Gap Measure: Borrowed from the national minimum wage literature (Card, 1992; Draca et al., 2011), this is the percent increase in a firm’s average hourly wage that would be required to bring all workers in a given commuting zone up to the company’s new voluntary minimum. Formally the labor-share-weighted average shortfall from the VMW across sub-$30 wage bins. A gap of 0 means no workers fall below the new minimum; a gap of 1 means all workers would need to be raised to the minimum, doubling the average wage. Used as a continuous treatment variable capturing the local bite of the policy.
Stacked Event Study: An empirical design in which a separate 12-month panel (6 months pre- and post-event) is constructed for each of the 20 VMW events, these datasets are stacked, and the effect of the continuous gap treatment is estimated jointly across all events, with event-specific indicators interacting all regressors to allow each event to have its own intercept.
Placebo-in-Time Check: A robustness test built into the gap design by computing the gap over months −6 to −3 and verifying that wage effects do not appear in months −3 to −1 (the period between gap measurement and VMW adoption). Genuine policy effects should materialize at the adoption month; spurious effects driven by mean reversion in noisy wage data would appear in months −3 to −1 because the gap would mechanically predict wage reversion toward the mean in the period immediately following its measurement.
Connected Establishments / Poaching and Feeder Establishments: Specific firm-by-CZ cells identified as sharing a labor market with the large retailer via actual worker flows. “Poaching establishments” hired at least one worker from the large retailer in the 12 months before the VMW event. “Feeder establishments” had at least one worker subsequently hired by the large retailer in the same pre-period. These are the most narrowly defined and most economically relevant labor market competitors for testing spillover effects.

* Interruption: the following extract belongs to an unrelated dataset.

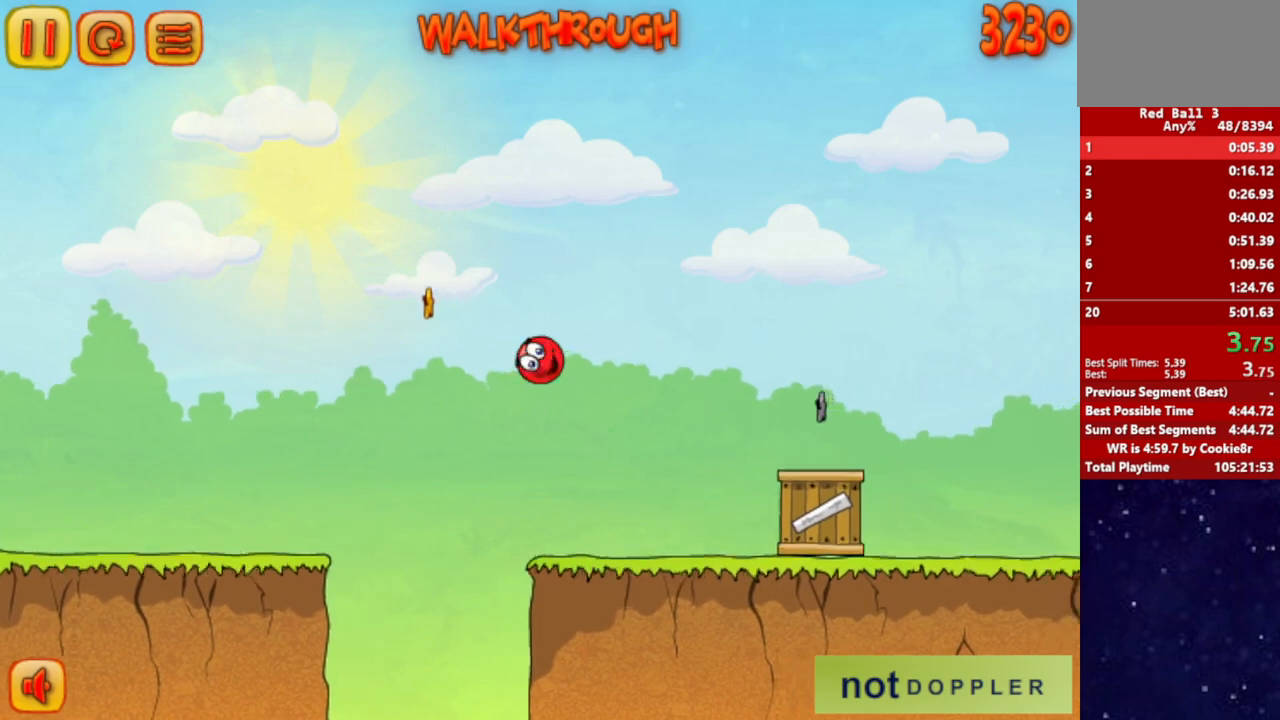
{"keys": ["right", "up"], "events": [[67, "up", "up"], [200, "up", "down"]]}
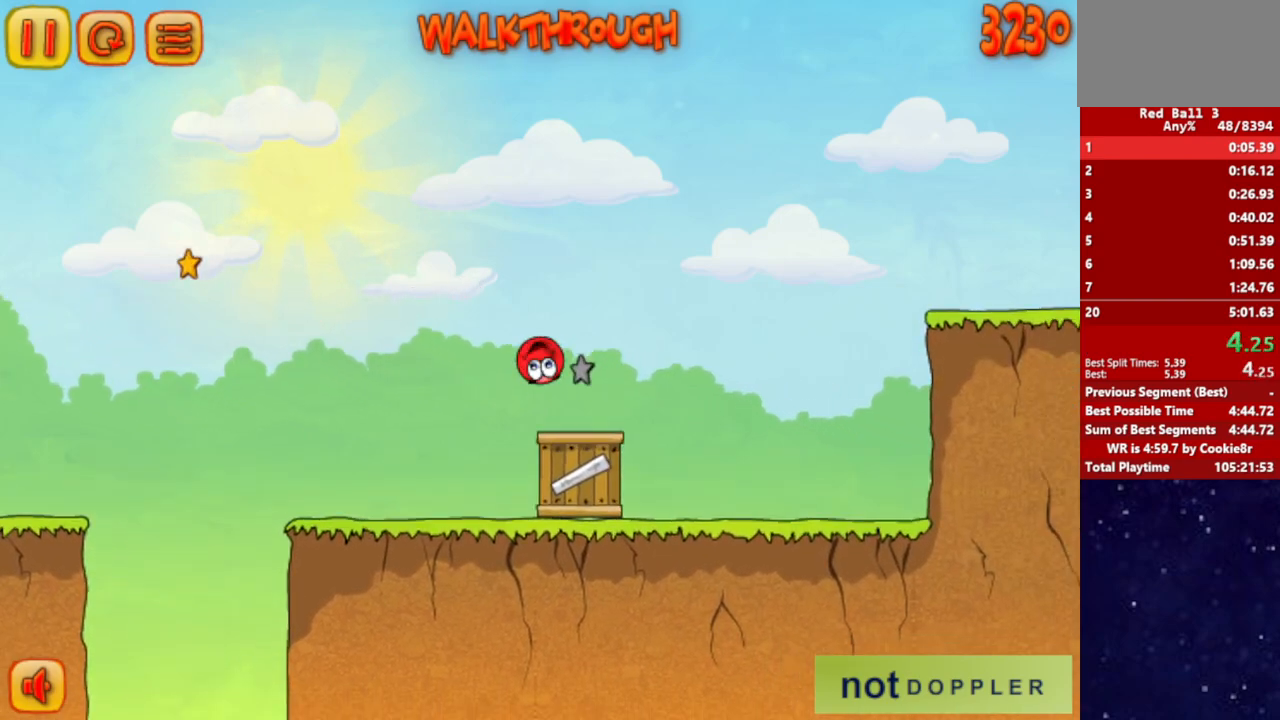
{"keys": ["right", "up"], "events": []}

Quit Elasticity / Labor Supply Elasticity (Firm-Level): The quit elasticity is the percent change in the separation rate divided by the percent change in wages induced by the VMW. Under standard dynamic monopsony models (Manning, 2003), in steady state the recruit elasticity equals the quit elasticity, and the firm-level labor supply elasticity equals twice the quit elasticity. The authors estimate quit elasticities of 2.20–2.38, implying labor supply elasticities of 4.40–4.76 to the firm — consistent with meaningful but not extreme monopsony power.
Cross-Employer Wage Elasticity: The percent change in wages at a non-policy employer’s establishment associated with a 1% change in wages at the large retailer in the same commuting zone, instrumented using the large retailer’s gap interacted with the post-event indicator. Estimated to be a precise zero across all market definitions and event groupings in this paper.